Your objective
Can you show, copied in full, every line in the listing below that contains the string "series"? Only matches with the same case count.

Short-answer chart tasks:
---

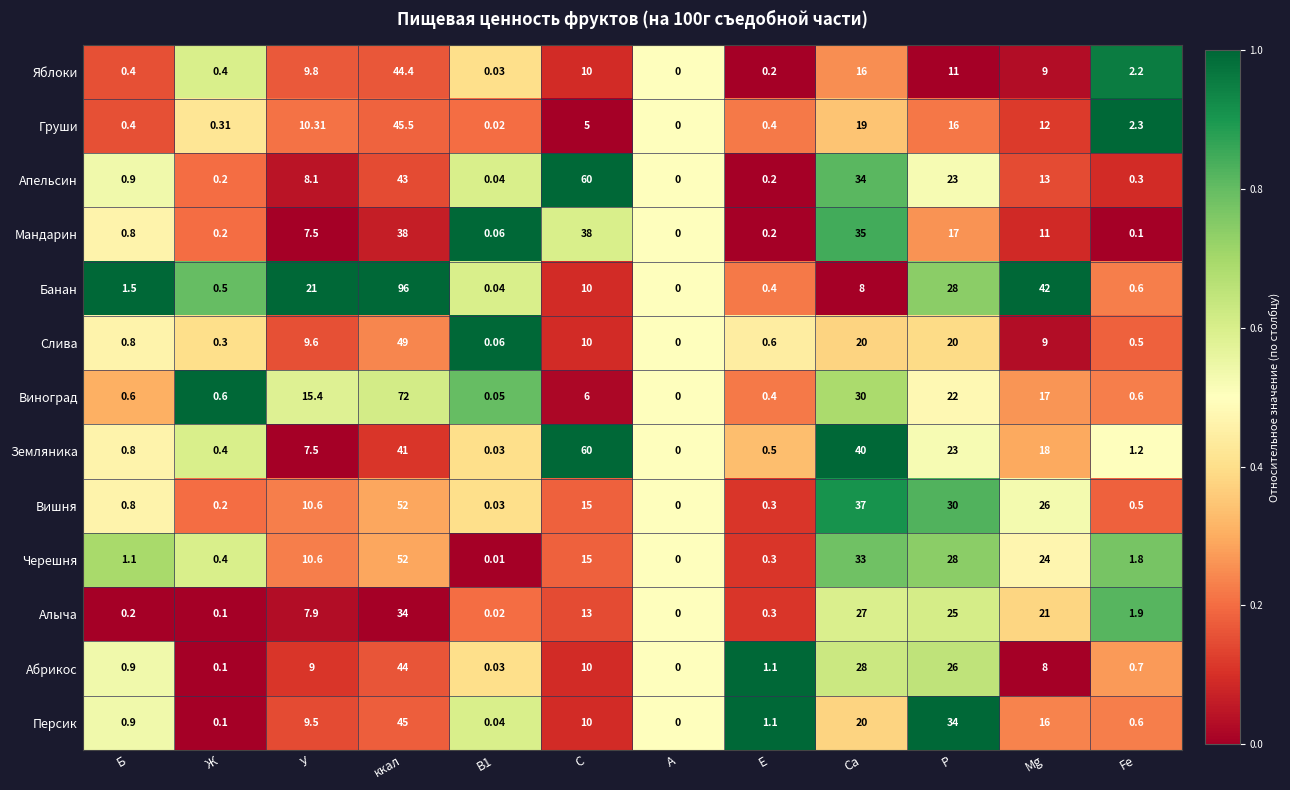

At which category does the chart reach its minimum across all series?

А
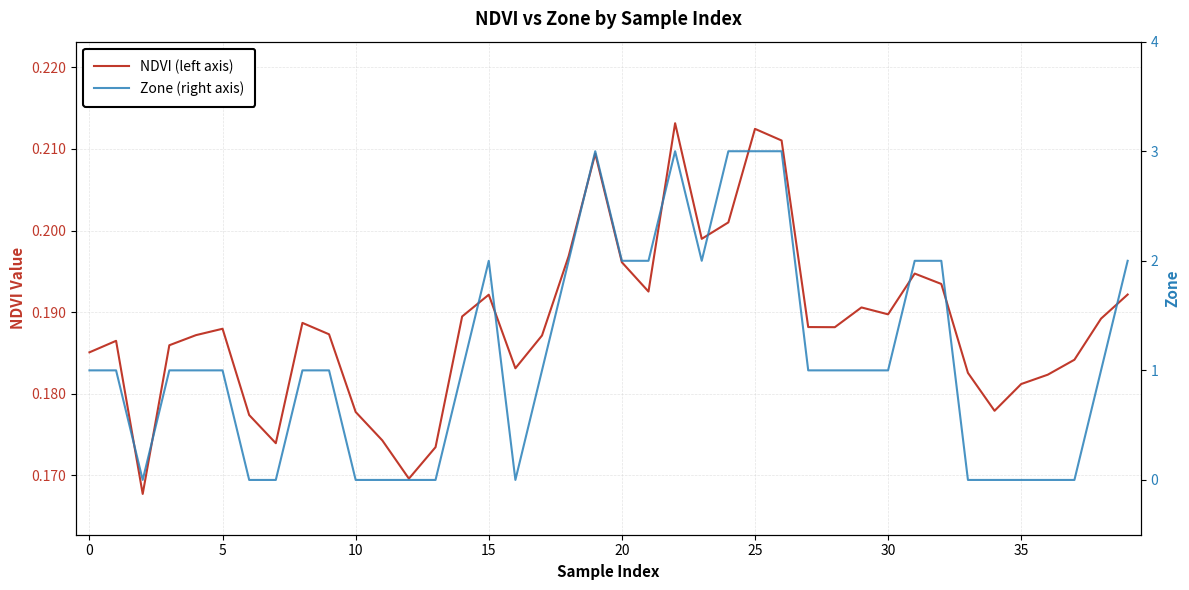

Which series has the widest spread of values?

Zone (right axis)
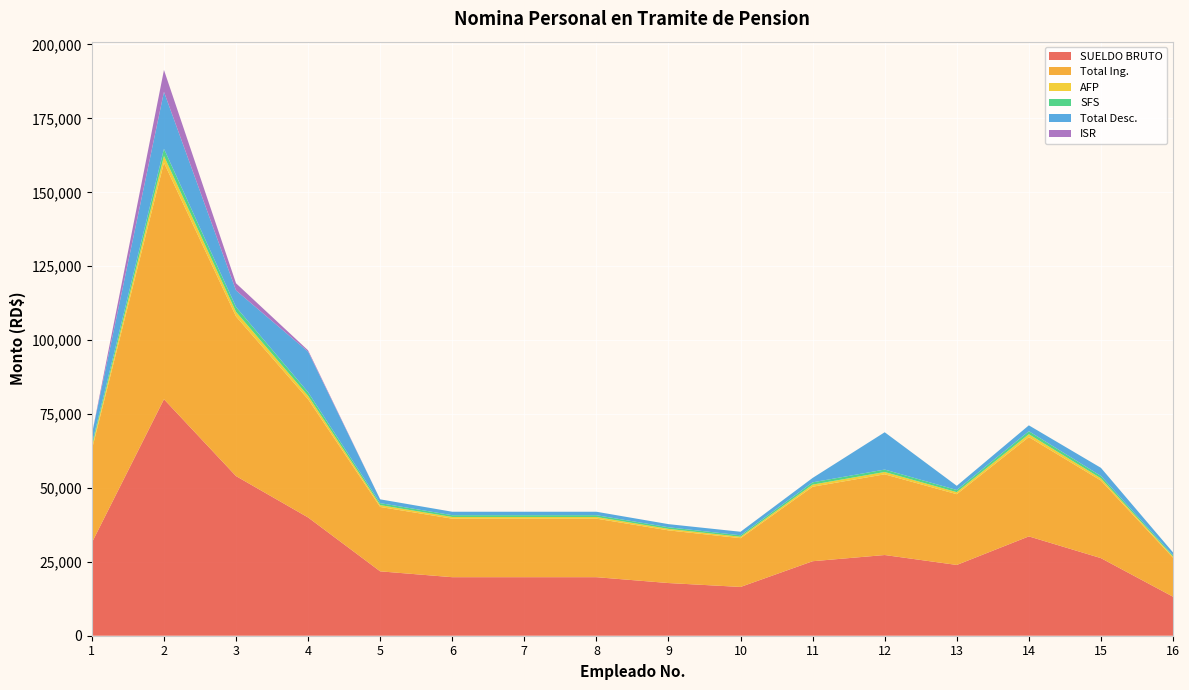

Reading left to right, list all the values displayed in this chart.

SUELDO BRUTO: 1=31500.0	2=80000.0	3=54000.0	4=40000.0	5=21780.0	6=19800.0	7=19800.0	8=19800.0	9=17820.0	10=16500.0	11=25200.0	12=27300.0	13=23940.0	14=33600.0	15=26250.0	16=13200.0
Total Ing.: 1=31500.0	2=80000.0	3=54000.0	4=40000.0	5=21780.0	6=19800.0	7=19800.0	8=19800.0	9=17820.0	10=16500.0	11=25200.0	12=27300.0	13=23940.0	14=33600.0	15=26250.0	16=13200.0
AFP: 1=904.0	2=2296.0	3=1549.8	4=1148.0	5=625.1	6=568.3	7=568.3	8=568.3	9=511.4	10=473.6	11=723.2	12=783.5	13=687.1	14=964.3	15=753.4	16=378.8
SFS: 1=957.6	2=2432.0	3=1641.6	4=1216.0	5=662.1	6=601.9	7=601.9	8=601.9	9=541.7	10=501.6	11=766.1	12=829.9	13=727.8	14=1021.4	15=798.0	16=401.3
Total Desc.: 1=3272.3	2=19259.5	3=5609.9	4=13723.0	5=1287.2	6=1170.2	7=1170.2	8=1170.2	9=1053.2	10=1195.7	11=1489.3	12=12617.1	13=1414.9	14=1985.8	15=2741.5	16=1000.6
ISR: 1=0.0	2=7400.9	3=2418.5	4=442.6	5=0.0	6=0.0	7=0.0	8=0.0	9=0.0	10=0.0	11=0.0	12=0.0	13=0.0	14=0.0	15=0.0	16=0.0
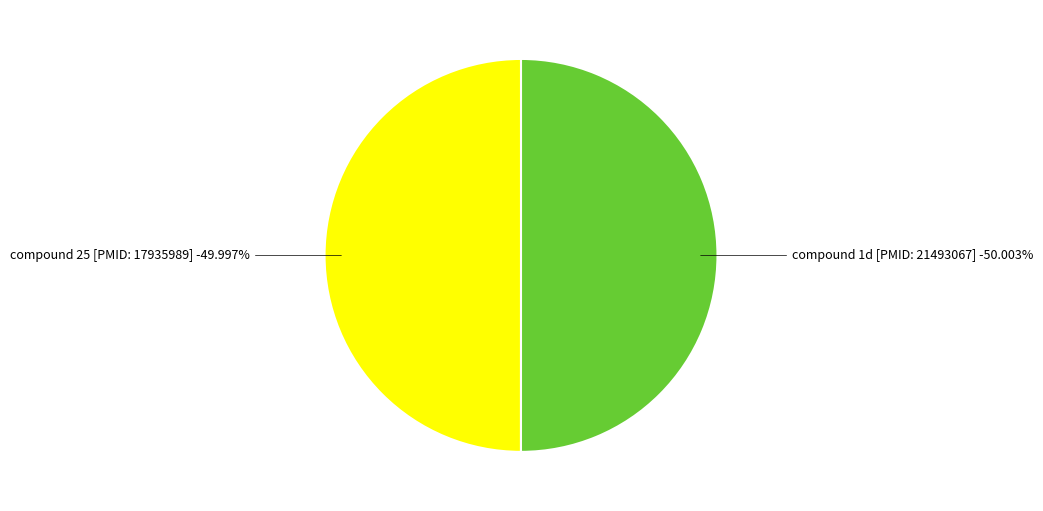

Which slice represents more than half of the pie?

compound 1d [PMID: 21493067]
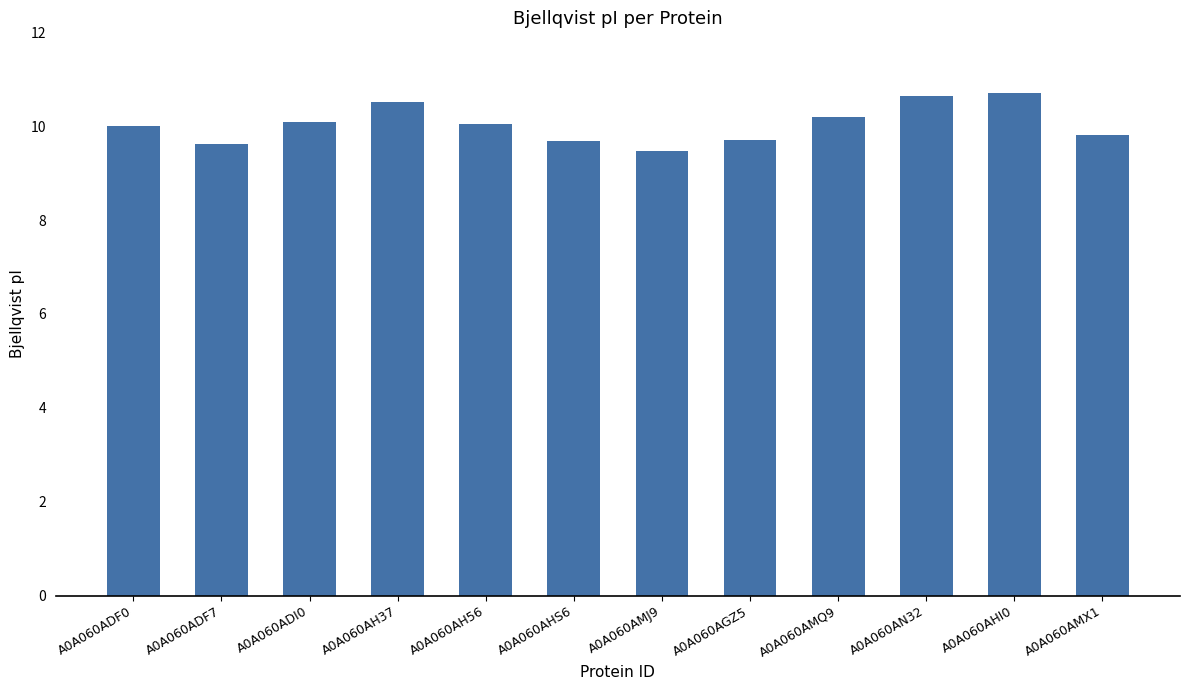

What is the sum of all values?

120.5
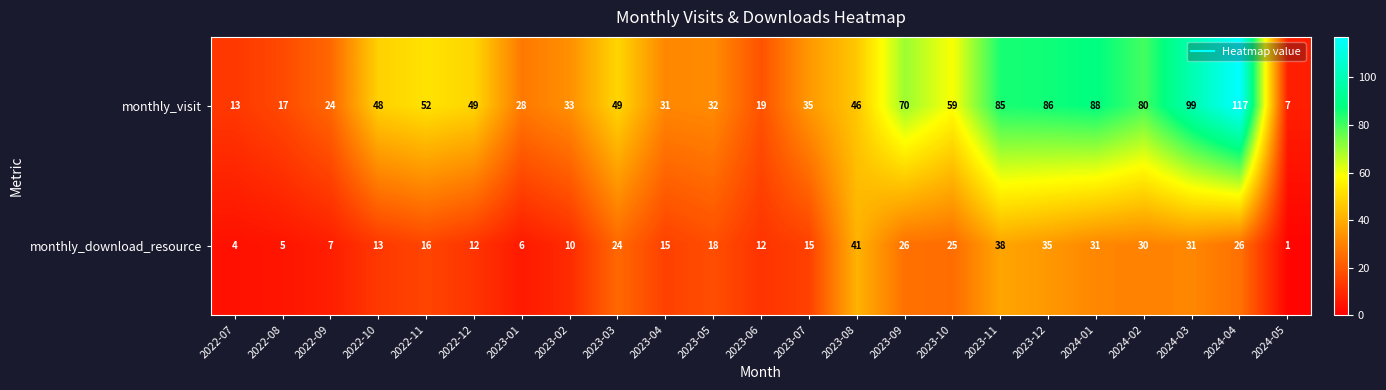

What is the average value of the monthly_download_resource series?

19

---

Finished task
At which category does the chart reach its minimum across all series?
Which series has the widest spread of values?
What is the average value of the monthly_download_resource series?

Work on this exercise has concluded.